Discipline should come from an authentic sense of love [and this is not an excuse or justification for a particular method]. Be clear on what you expect and what is realistic. You also need to be committed to wanting it. You shouldn’t desire discipline just to control Boys. Establish what you expect at the start of the year. It is easier to be more lenient, but very difficult to get tougher!!

  • Need to act positive and need to model at all times what is expected. Always speak and act positively – this could set the scene for no disruption.
  • Establish a good rapport with Boys and their family. Visit them. Respect is earned – it should not be expected just because you are an Officer.
  • Set ground rules and make sure Boys know what is expected of them.

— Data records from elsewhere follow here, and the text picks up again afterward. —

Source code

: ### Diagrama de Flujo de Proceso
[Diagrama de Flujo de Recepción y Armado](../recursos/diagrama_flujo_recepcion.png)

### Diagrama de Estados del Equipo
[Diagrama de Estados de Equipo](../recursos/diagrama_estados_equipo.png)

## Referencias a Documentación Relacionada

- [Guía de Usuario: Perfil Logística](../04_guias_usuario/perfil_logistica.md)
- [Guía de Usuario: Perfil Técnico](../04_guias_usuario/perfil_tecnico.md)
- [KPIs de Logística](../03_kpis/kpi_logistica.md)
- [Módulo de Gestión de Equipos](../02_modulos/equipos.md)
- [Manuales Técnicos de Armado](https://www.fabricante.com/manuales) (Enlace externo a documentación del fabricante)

The rules are there to help us achieve what we want with minimal distractions and to ensure everyone gets a ‘fair go’. If you’re going to write up your standards of behaviour, do it in a positive manner.
  • Use peer pressure with agreed discipline – encourage Boys to pick up on each other. eg – “the first group standing quietly” gets x points.
  • Reward/expect good behaviour. Ignore bad behaviour. Always try to catch a Boy doing something good. Show the Boys that you care for them as a person but not for their unacceptable behaviour.
    Response to initial behaviour is important.
  • At the very least, the Boys need to listen when you speak (and when others speak) and generally learn to be courteous and well-mannered! (Well, we can live in hope, although they do improve!)
  • Boys need to recognise when it is appropriate (eg during games), and when it isn’t to be noisy and a bit chaotic. You need to let them have the chance to be noisy when it is appropriate.
  • Don’t encourage or emphasise the rights Boys have, unless we are talking about the rights of others.
    But emphasise their responsibilities. The Boys have a part to play too – they must learnt to own the consequences of their actions.
  • As a last resort, suspend Boys from BB. Deliver them home right away if you have adequate leadership to take care of others. This approach is not desirable and should only actioned after previously advising the parents of your intent if the Boy’s misbehaviour continues.

In essence, we aim to encourage self-discipline which is about behaving and thinking in ways that respect ourselves and others to be able to achieve what is desirable. Ultimately what is desirable are relationships and goals that honour God.